United Way of Greater New Haven was specifically cited for its work with the Boost! initiative, a partnership between United Way, New Haven Public Schools and the City of New Haven that addresses the social, emotional and physical needs of students. In particular, White House officials praised the three door-to-door canvasses designed to reach out to New Haven families with school-age children: the kindergarten canvass the week of August 18-25, the New Haven Promise canvass on September 15, and the Boost!/New Haven Promise canvass last Saturday, October 13. The canvasses mobilized community volunteers and paired them with school district employees to talk with families about how they could help their children succeed, and to spread the word about the expanded services and programs available in their schools.
New Haven is one of six demonstration communities to take part in Together for Tomorrow, a partnership formed by the White House Office of Faith-based and Neighborhood Partnerships, the U.S. Department of Education and the Corporation for National and Community Service (CNCS), to spotlight and foster partnerships among schools, families, national service programs, and community-based organizations in order to propel improvement of our lowest performing schools.
In addition to New Haven, the other communities are Orlando, Fla., New Orleans, La., Memphis, Tenn., Denver and Center, Colo., and Detroit, Mich. Together for Tomorrow also honored 24 “Challenge” winners that recognize community-led partnership that support struggling schools. “When it comes to turning around low-performing schools, the Department’s investments and the work of schools and districts are only part of the solution,” said U.S. Secretary of Education Arne Duncan. “Our schools need community engagement to support and sustain school improvement."

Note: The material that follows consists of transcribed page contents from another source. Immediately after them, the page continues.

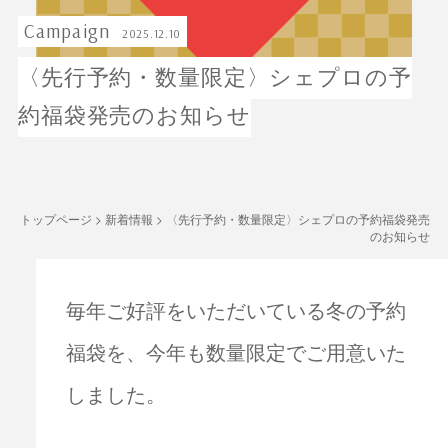
Campaign
2025.12.10
〈先行予約・数量限定〉シェプロの予
約福袋発売のお知らせ
トップページ
>
新着情報
>
〈先行予約・数量限定〉シェプロの予約福袋発売
のお知らせ
毎年ご好評をいただいている冬の予約
福袋を、今年も数量限定でご用意いた
しました。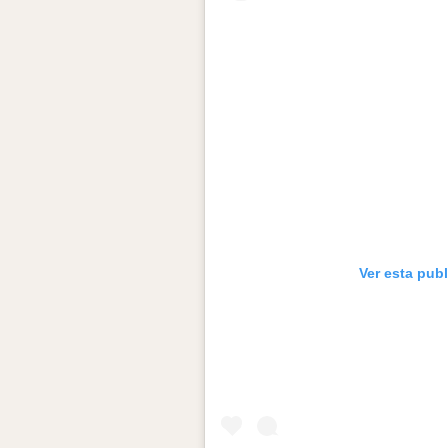
Ver esta pub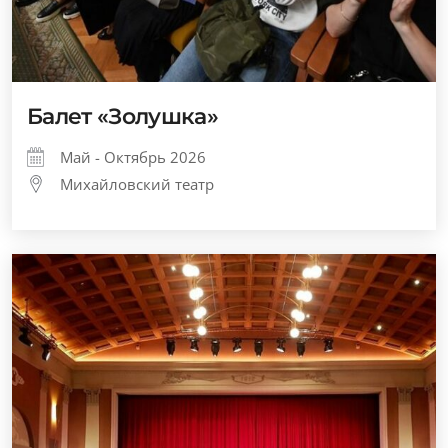
Балет «Золушка»
Май - Октябрь 2026
Михайловский театр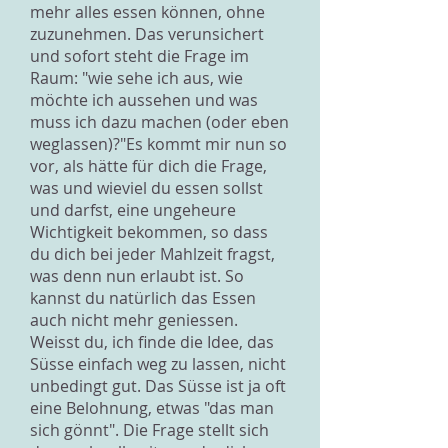
mehr alles essen können, ohne
zuzunehmen. Das verunsichert
und sofort steht die Frage im
Raum: "wie sehe ich aus, wie
möchte ich aussehen und was
muss ich dazu machen (oder eben
weglassen)?"Es kommt mir nun so
vor, als hätte für dich die Frage,
was und wieviel du essen sollst
und darfst, eine ungeheure
Wichtigkeit bekommen, so dass
du dich bei jeder Mahlzeit fragst,
was denn nun erlaubt ist. So
kannst du natürlich das Essen
auch nicht mehr geniessen.
Weisst du, ich finde die Idee, das
Süsse einfach weg zu lassen, nicht
unbedingt gut. Das Süsse ist ja oft
eine Belohnung, etwas "das man
sich gönnt". Die Frage stellt sich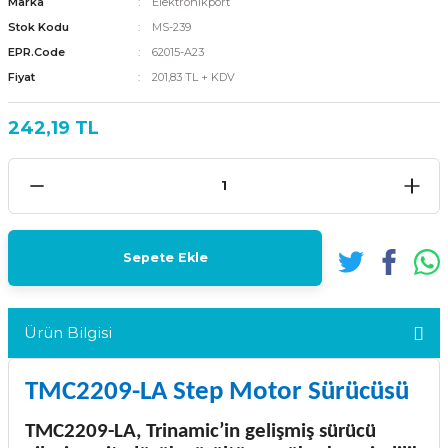
Marka
Elektronikport
Stok Kodu
MS-239
EPR.Code
62015-A23
Fiyat
201,83 TL + KDV
242,19 TL
Sepete Ekle
Ürün Bilgisi
TMC2209-LA Step Motor Sürücüsü
TMC2209-LA, Trinamic’in gelişmiş sürücü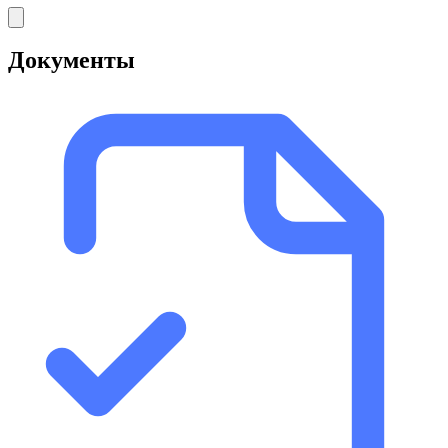
Документы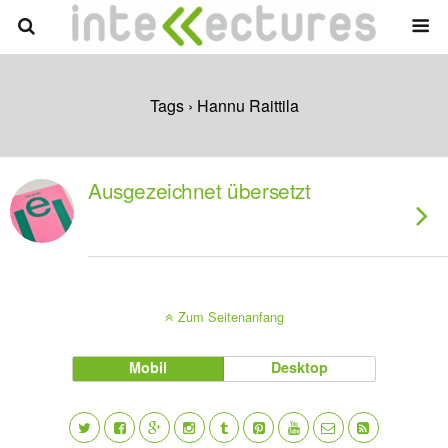
Tags › Hannu Raittila
Ausgezeichnet übersetzt
Zum Seitenanfang
Mobil
Desktop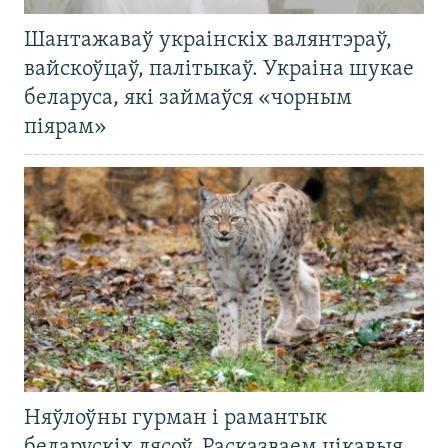
Шантажаваў украінскіх валянтэраў,
вайскоўцаў, палітыкаў. Украіна шукае
беларуса, які займаўся «чорным
піярам»
Няўлоўны гурман і рамантык
беларускіх лясоў. Расказваем цікавыя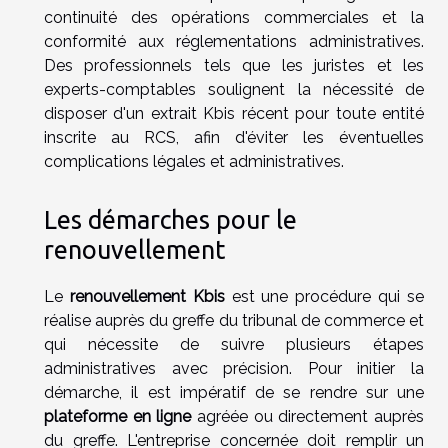
continuité des opérations commerciales et la
conformité aux réglementations administratives.
Des professionnels tels que les juristes et les
experts-comptables soulignent la nécessité de
disposer d'un extrait Kbis récent pour toute entité
inscrite au RCS, afin d'éviter les éventuelles
complications légales et administratives.
Les démarches pour le
renouvellement
Le
renouvellement Kbis
est une procédure qui se
réalise auprès du greffe du tribunal de commerce et
qui nécessite de suivre plusieurs étapes
administratives avec précision. Pour initier la
démarche, il est impératif de se rendre sur une
plateforme en ligne
agréée ou directement auprès
du greffe. L'entreprise concernée doit remplir un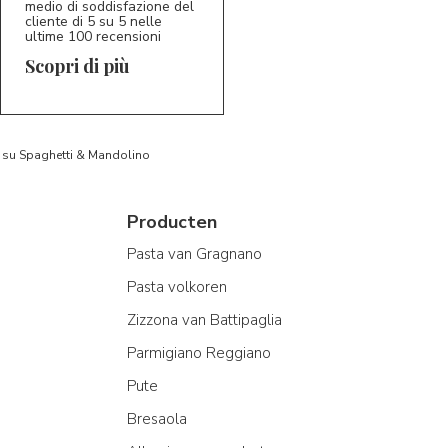
medio di soddisfazione del
cliente di 5 su 5 nelle
ultime 100 recensioni
Scopri di più
to su Spaghetti & Mandolino
Producten
Pasta van Gragnano
Pasta volkoren
Zizzona van Battipaglia
Parmigiano Reggiano
Pute
Bresaola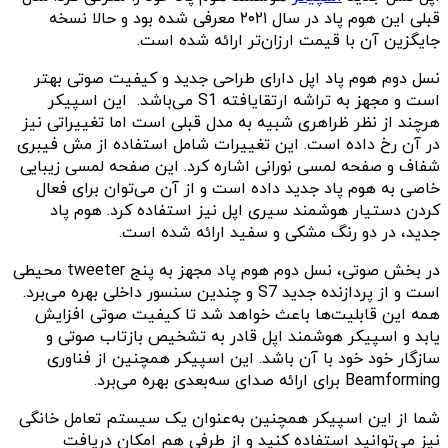
قبلی این هوم پاد در سال ۲۰۲۱ معرفی شده بود و حالا نسخه
جایگزین آن با قیمت ارزان‌تر ارائه شده است.
نسل دوم هوم پاد اپل دارای طراحی جدید و کیفیت صوتی بهتر
است و مجهز به تراشه ارتقایافته S1 می‌باشد. این اسپیکر
هرچند از نظر ظراهری شبیه به مدل قبلی است اما تغییراتی نیز
در آن رخ داده است. این تغییرات شامل استفاده از مش فیبری
شفاف و صفحه لمسی نورانی اشاره کرد. این صفحه لمسی زیبایی
خاصی به هوم پاد جدید داده است و از آن می‌توان برای فعال
کردن دستیار هوشمند سیری اپل نیز استفاده کرد. هوم پاد
جدید، در دو رنگ مشکی و سفید ارائه شده است.
در بخش صوتی، نسل دوم هوم پاد مجهز به پنج tweeter محیطی
است و از پردازنده جدید S7 و چندین سنسور داخلی بهره می‌برد.
همه این قابلیت‌ها باعث خواهد شد تا کیفیت صوتی افزایش
یابد و اسپیکر هوشمند اپل قادر به تشخیص بازتاب صوتی و
سازگار خود خود با آن باشد. این اسپیکر همچنین از فناوری
Beamforming برای ارائه صدای سه‌بعدی بهره می‌‌برد.
شما از این اسپیکر همچنین به‌عنوان یک سیستم تعامل خانگی
نیز می‌توانید استفاده کنید و از طرفی هم امکان دریافت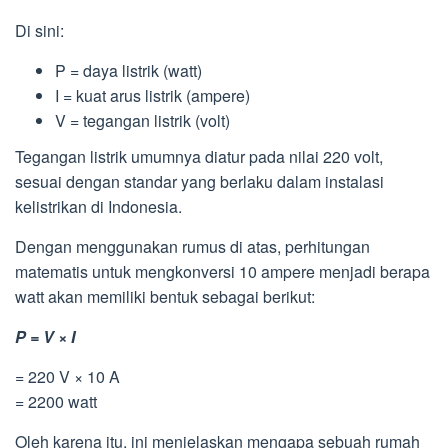
Di sini:
P = daya listrik (watt)
I = kuat arus listrik (ampere)
V = tegangan listrik (volt)
Tegangan listrik umumnya diatur pada nilai 220 volt,
sesuai dengan standar yang berlaku dalam instalasi
kelistrikan di Indonesia.
Dengan menggunakan rumus di atas, perhitungan
matematis untuk mengkonversi 10 ampere menjadi berapa
watt akan memiliki bentuk sebagai berikut:
P = V × I
= 220 V × 10 A
= 2200 watt
Oleh karena itu, ini menjelaskan mengapa sebuah rumah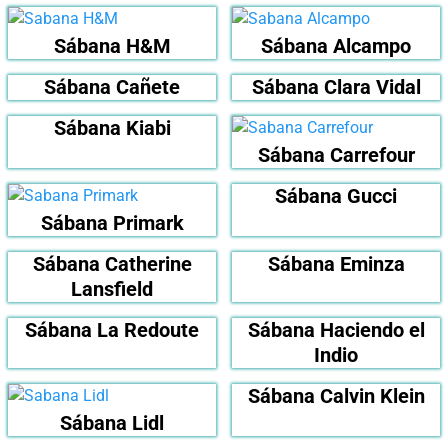
Sábana H&M
Sábana Alcampo
Sábana Cañete
Sábana Clara Vidal
Sábana Kiabi
Sábana Carrefour
Sábana Gucci
Sábana Primark
Sábana Catherine
Sábana Eminza
Lansfield
Sábana La Redoute
Sábana Haciendo el
Indio
Sábana Calvin Klein
Sábana Lidl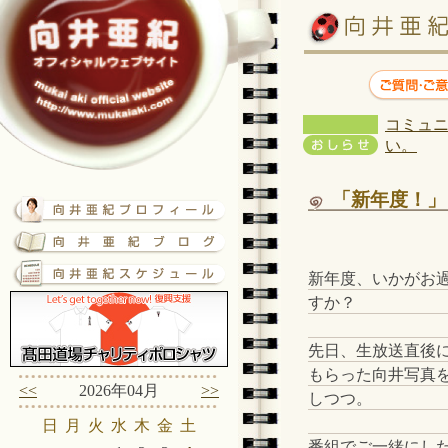
コミュニ
い。
「新年度！」
新年度、いかがお
すか？
先日、生放送直後
もらった向井写真
<<
2026年04月
>>
しつつ。
日
月
火
水
木
金
土
番組でご一緒にした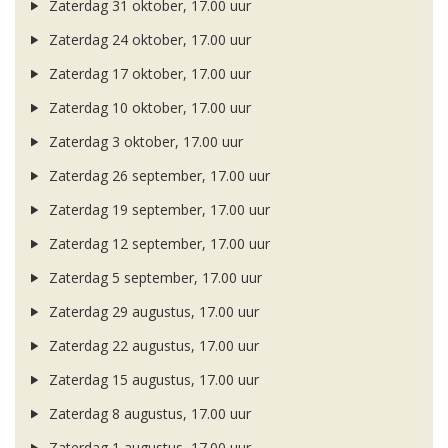
Zaterdag 31 oktober, 17.00 uur
Zaterdag 24 oktober, 17.00 uur
Zaterdag 17 oktober, 17.00 uur
Zaterdag 10 oktober, 17.00 uur
Zaterdag 3 oktober, 17.00 uur
Zaterdag 26 september, 17.00 uur
Zaterdag 19 september, 17.00 uur
Zaterdag 12 september, 17.00 uur
Zaterdag 5 september, 17.00 uur
Zaterdag 29 augustus, 17.00 uur
Zaterdag 22 augustus, 17.00 uur
Zaterdag 15 augustus, 17.00 uur
Zaterdag 8 augustus, 17.00 uur
Zaterdag 1 augustus, 17.00 uur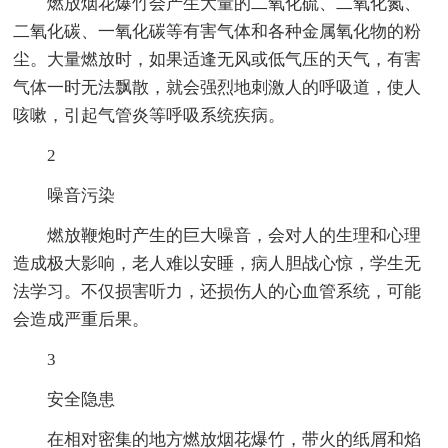
燃放烟花爆竹会产生大量的二氧化硫、二氧化氮、
二氧化碳、一氧化碳等有害气体和各种金属氧化物的粉
尘。大量燃放时，如果适逢无风或低气压的天气，有害
气体一时无法飘散，就会强烈地刺激人的呼吸道，使人
咳嗽，引起气管炎等呼吸系统疾病。
2
噪音污染
燃放鞭炮时产生的巨大噪音，会对人的生理和心理
造成极大影响，老人难以安睡，病人胆战心惊，学生无
法学习。不仅损害听力，还损伤人的心血管系统，可能
会造成严重后果。
3
安全隐患
在相对密集的地方燃放烟花爆竹，带火的纸屑和焰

The New Haven effort is supported by the New Haven Education AmeriCorps VISTA Project, sponsored by the Agency on Aging of South Central Connecticut. The Project is a collaboration between six non-profit organizations working together with a common goal of closing the achievement gap in New Haven. The six organizations are: AARP Experience Corps, Dwight Hall at Yale, Higher Heights Youth Empowerment Programs, Inc., New Haven Reads and United Way of Greater New Haven.